Amandemen Konstitusi Bisa Cegah Eksklusivitas Siaran Sepakbola
Berita

Amandemen Konstitusi Bisa Cegah Eksklusivitas Siaran Sepakbola

Caranya dengan memasukkan kata "udara" dalam Pasal 33 ayat (3) UUD 1945.

Oleh:
ALI
Bacaan 2 Menit
Laode Ida. Foto: KHN
Laode Ida. Foto: KHN
Amandemen Konstitusi ternyata ada korelasinya dengan siaran sepakbola di layar kaca. Wakil Ketua Dewan Perwakilan Daerah (DPD) Laode Ida mengatakan amandemen Konstitusi jika terwujud dapat juga bermanfaat untuk menangkal terjadinya pembatasan hak publik untuk menonton tayangan pertandingan sepakbola di layar kaca.

Sebagaimana diketahui, hak siar pertandingan sejumlah liga Eropa selalu diperebutkan oleh stasiun-stasiun televisi, baik itu yang berbayar maupun yang non berbayar (free to air).

Liga Inggris misalnya, sebagai liga paling populer di Indonesia, hak siarnya seringkali berpindah tangan.

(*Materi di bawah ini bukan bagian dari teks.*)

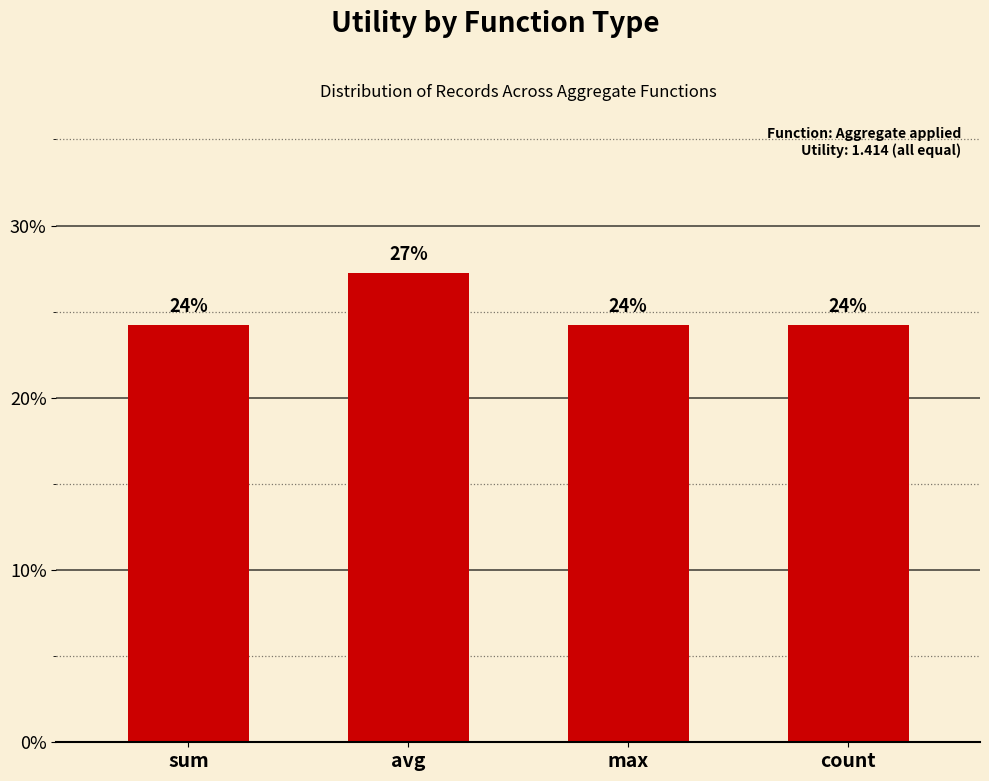

Are the bars grouped side by side (vs. stacked)?

No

Masalah muncul jika pemegang hak siarnya adalah stasiun televisi berbayar sehingga hanya dapat dinikmati oleh kalangan masyarakat tertentu.  

Laode mengatakan masyarakat akan lebih nyaman menonton siaran sepakbola di layar kaca jika Pasal 33 ayat (3) UUD 1945 diamandemen. Menurut dia, rumusan Pasal 33 ayat (3) seharusnya ditambahkan kata “udara”. Jadi, yang dinyatakan “dikuasai oleh negara dan dipergunakan untuk sebesar-besarnya kemakmuran rakyat” adalah bumi, air, udara, dan kekayaan alam.

“Udara kita harus dinikmati bersama. Saya dengar, nanti Piala Dunia, kita harus membeli alat lagi bila ingin menonton. Ini bentuk bahwa udara kita (frekuensi siaran televisi,-red) dikuasai oleh segelintir orang. Dan ini tidak ada yang mempersoalkan,” ujarnya.

Sebagai informasi, pemilik hak siar Piala Dunia 2014 Brazil untuk Indonesia adalah TVOne dan ANTV. Dua stasiun televisi free to air ini dimiliki oleh Ketua Umum Partai Golkar Aburizal Bakrie. Selain TVOne dan ANTV, televisi berbayar K-Vision juga memegang hak siar Piala Dunia 2014 Brazil.

Menurut Laode, draf amandemen UUD 1945 usulan DPD sudah memasukkan kata “udara” dalam rumusan Pasal 33 ayat (3).

Ketua Komisi Hukum Nasional (KHN) Prof. JE Sahetapy yang ikut dalam proses empat tahap amandemen konstitusi sebelumnya mengatakan bahwa Pasal 33 UUD 1945 merupakan pasal yang cukup sensitif. Ia mengungkapkan bahkan ada ahli yang menangis agar ketentuan ini tidak diubah.

“Dulu, salah seorang yang rajin membicarakan dan ingin mempertahankan Pasal 33 adalah menantu Bung Hatta yang ahli ekonomi (Prof. Sri Edi Swasono,-red),” kenangnya.

Sekadar mengingatkan, Pasal 33 UUD 1945 tidak mengalami perubahan selama amandemen konstitusi. Hanya saja, pada amandemen keempat, ada dua ayat yang ditambahkan ke dalam pasal ini, yakni ayat (4) dan ayat (5).

Ayat (4) lengkapnya berbunyi,“Perekonomian nasional diselenggarakan berdasar atas demokrasi ekonomi dengan prinsip kebersamaan, efisiensi berkeadilan, berkelanjutan, berwawasan lingkungan, kemandirian, serta dengan menjaga keseimbangan kemajuan dan kesatuan ekonomi nasional”.

Sedangkan, Ayat (5) berbunyi “Ketentuan lebih lanjut mengenai pelaksanaan pasal ini diatur dalam undang-undang”.